Republican lawmakers in Washington expressed dissatisfaction on Wednesday with what they called the Biden administration’s “diplomacy from a position of weakness” in efforts to halt the flow of fentanyl from China to the United States.
The criticism came after US State and Commerce Department officials acknowledged that lifting sanctions on a division of China’s Ministry of Public Security was a “trade-off” aimed at securing Beijing’s cooperation on fentanyl.
During a hearing of the House Subcommittee on the Indo-Pacific, Representative Andy Barr, a Republican from Kentucky, questioned witnesses from both departments about the removal of the Chinese Ministry of Public Security’s Institute of Forensic Science (IFS) from the list of entities sanctioned by the Commerce Department.

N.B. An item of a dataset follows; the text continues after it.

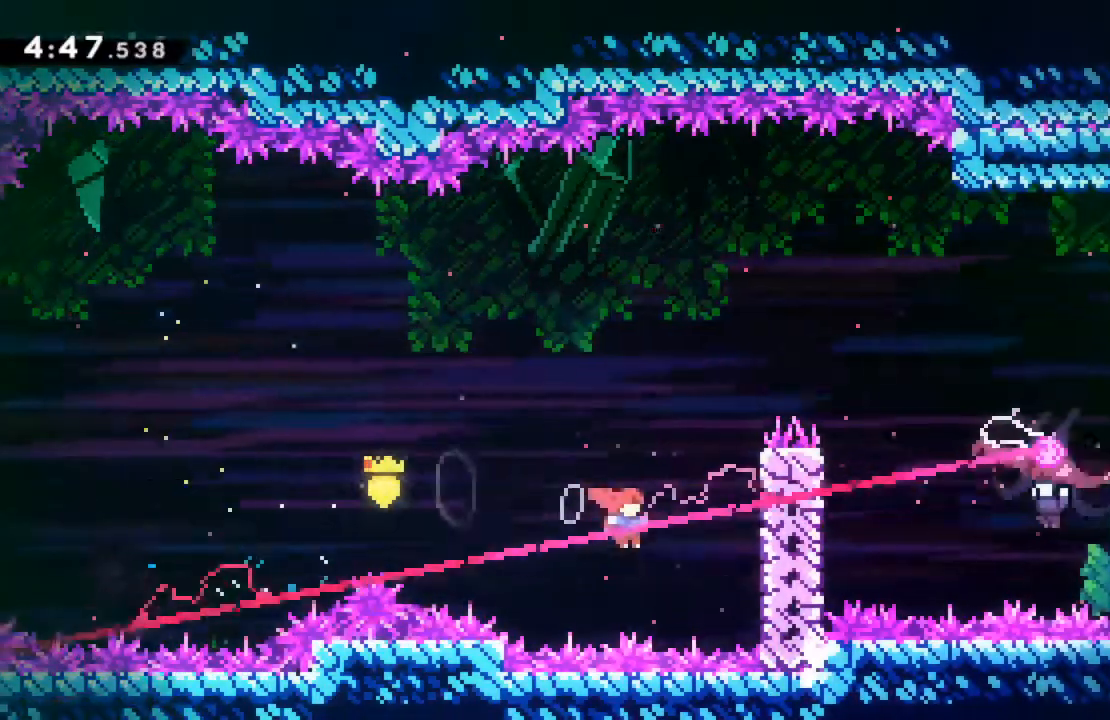
{"buttons": ["R2", "DPAD_UP"], "left_stick": "center", "events": [[33, "X", "down"], [183, "X", "up"], [267, "R2", "down"], [300, "DPAD_RIGHT", "up"], [300, "DPAD_UP", "down"]]}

The IFS was originally sanctioned in 2020 for allegedly engaging in “activities contrary to the interests of the United States”. When announcing the restrictions, the Commerce Department accused the institution of being “complicit in human rights violations and abuses committed in China’s campaign of repression, mass arbitrary detention, forced labour and hi-tech surveillance against Uygurs, ethnic Kazakhs and other members of Muslim minority groups … in Xinjiang”.

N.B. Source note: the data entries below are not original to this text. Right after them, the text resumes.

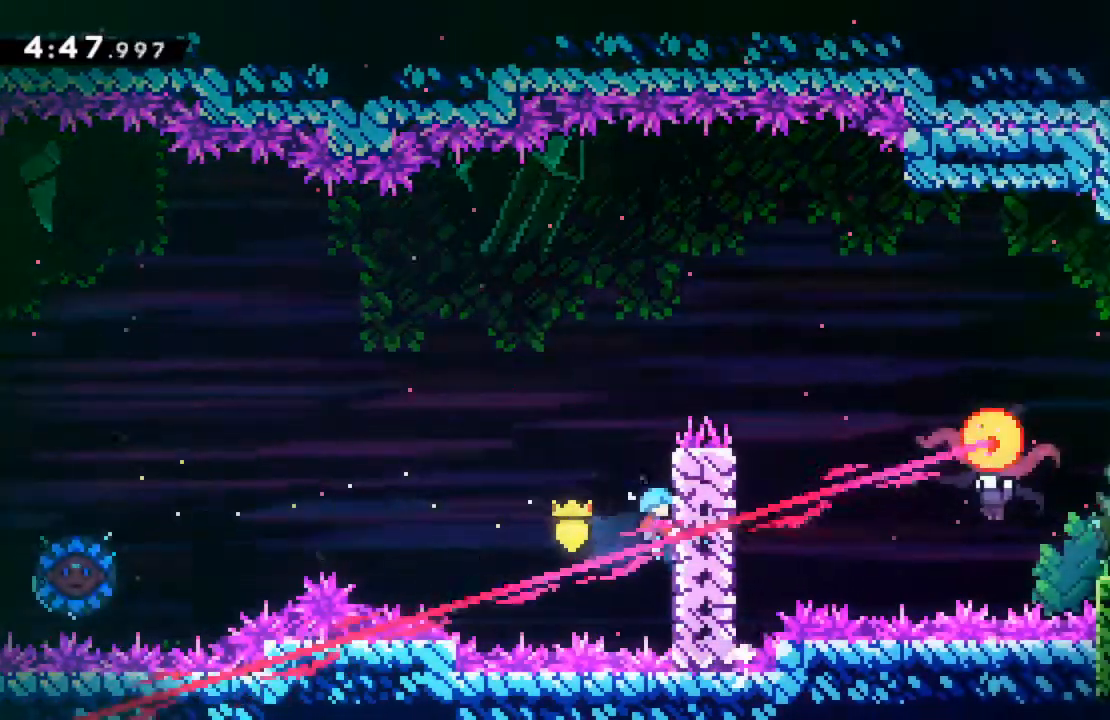
{"buttons": ["R2", "DPAD_UP"], "left_stick": "center", "events": []}
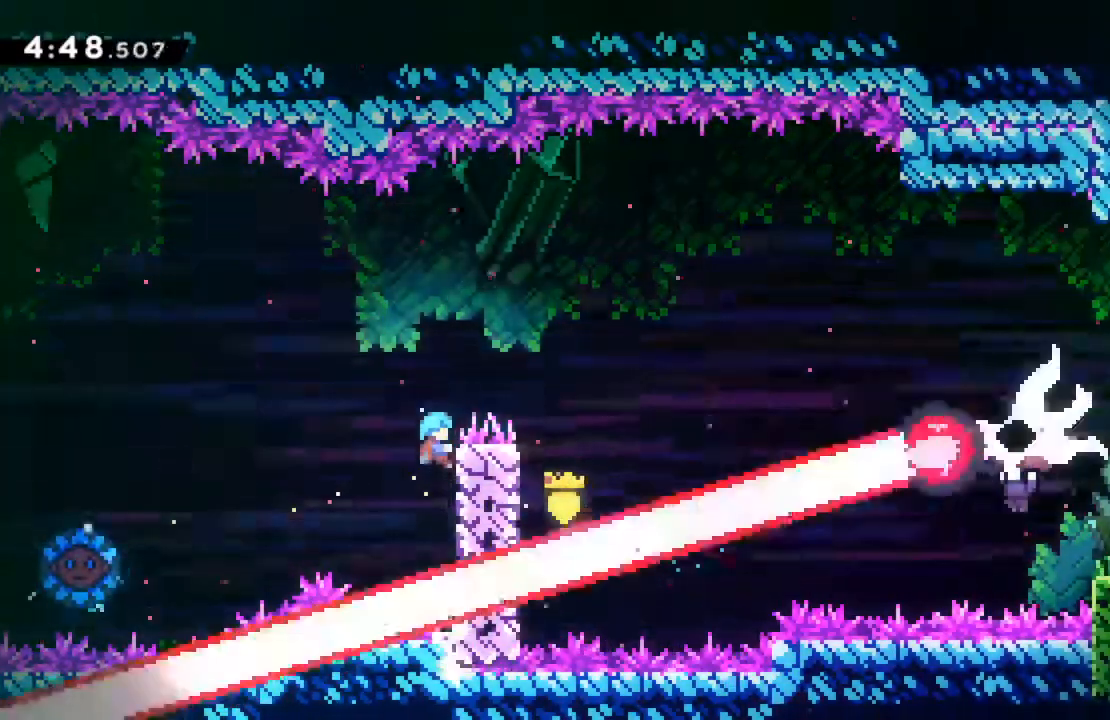
{"buttons": ["R2", "DPAD_RIGHT"], "left_stick": "center"}
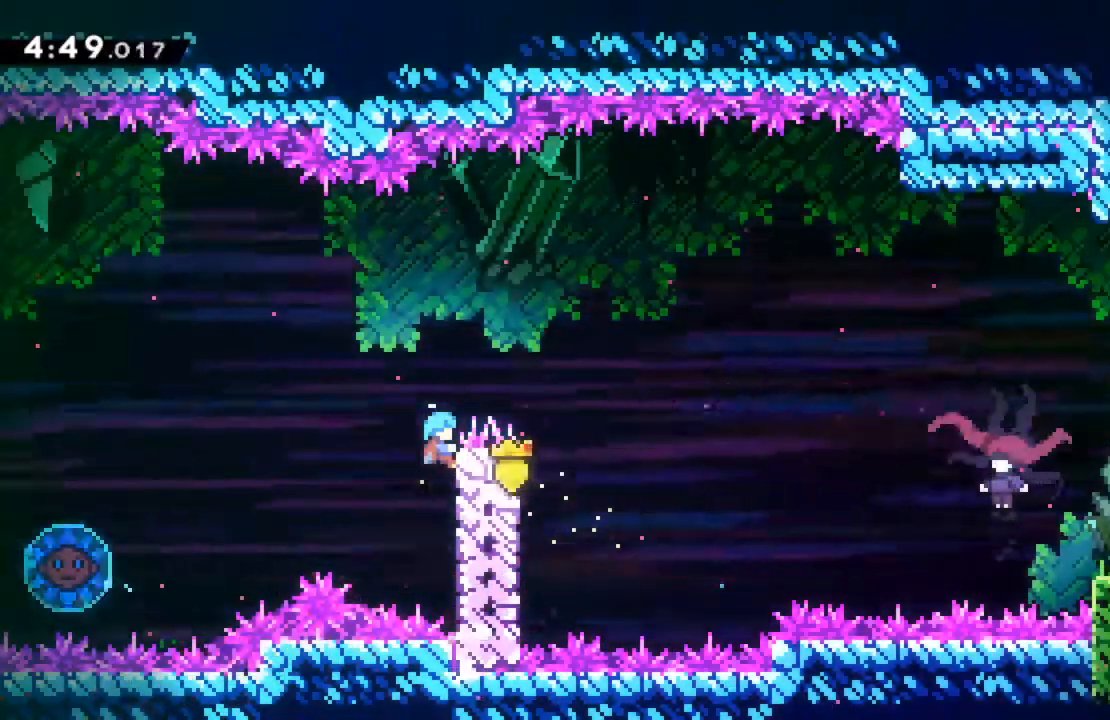
{"buttons": ["R2", "DPAD_RIGHT"], "left_stick": "center", "events": []}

The sanctions were lifted in November after the summit between Joe Biden and Xi Jinping in northern California, when the Chinese leader pledged to join bilateral efforts to curb illegal fentanyl exports to the US.
China, India and Mexico are the world’s largest producers of fentanyl, a synthetic substance 50 times stronger than heroin and one of the main causes of America’s opioid epidemic.
The State Department justified the decision at the time by saying that the IFS listing was “a barrier to achieving cooperation on stopping the trafficking of precursor chemicals”, said spokesman Matt Miller.
At Wednesday’s hearing, Thea Rozman Kendler of the Commerce Department’s Bureau of Industry and Security said the decision to lift the sanctions was made by an inter-agency “review committee.”
“We care both about human rights and fentanyl precursors … and those are both priorities. Sometimes we make trade-offs to protect our national security,” Kendler said, explaining why Washington removed the IFS from the list.
C.S. Eliot Kang of the State Department’s Bureau of International Security and Nonproliferation said both US government agencies must make decisions “of a tactical nature”.
“They are maybe trade-offs that we have to make. But I see total consistency [between] the Trump administration and this administration,” he said.
Kang said Washington has seen “ramped-up enforcement measures … and regulations” by China, “further regulating trade and fentanyl precursors”.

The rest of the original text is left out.